**Exercise prompt**
Transcribe every line of each item below verbatim, keeping the original order, spelling, and punctuation.

**Data to use**

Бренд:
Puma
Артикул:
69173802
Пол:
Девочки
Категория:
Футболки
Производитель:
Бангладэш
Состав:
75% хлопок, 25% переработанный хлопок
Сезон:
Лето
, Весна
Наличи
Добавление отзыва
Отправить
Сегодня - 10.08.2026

**Finished task**
Бренд:
Puma
Артикул:
69173802
Пол:
Девочки
Категория:
Футболки
Производитель:
Бангладэш
Состав:
75% хлопок, 25% переработанный хлопок
Сезон:
Лето
, Весна
Наличи
Добавление отзыва
Отправить
Сегодня - 10.08.2026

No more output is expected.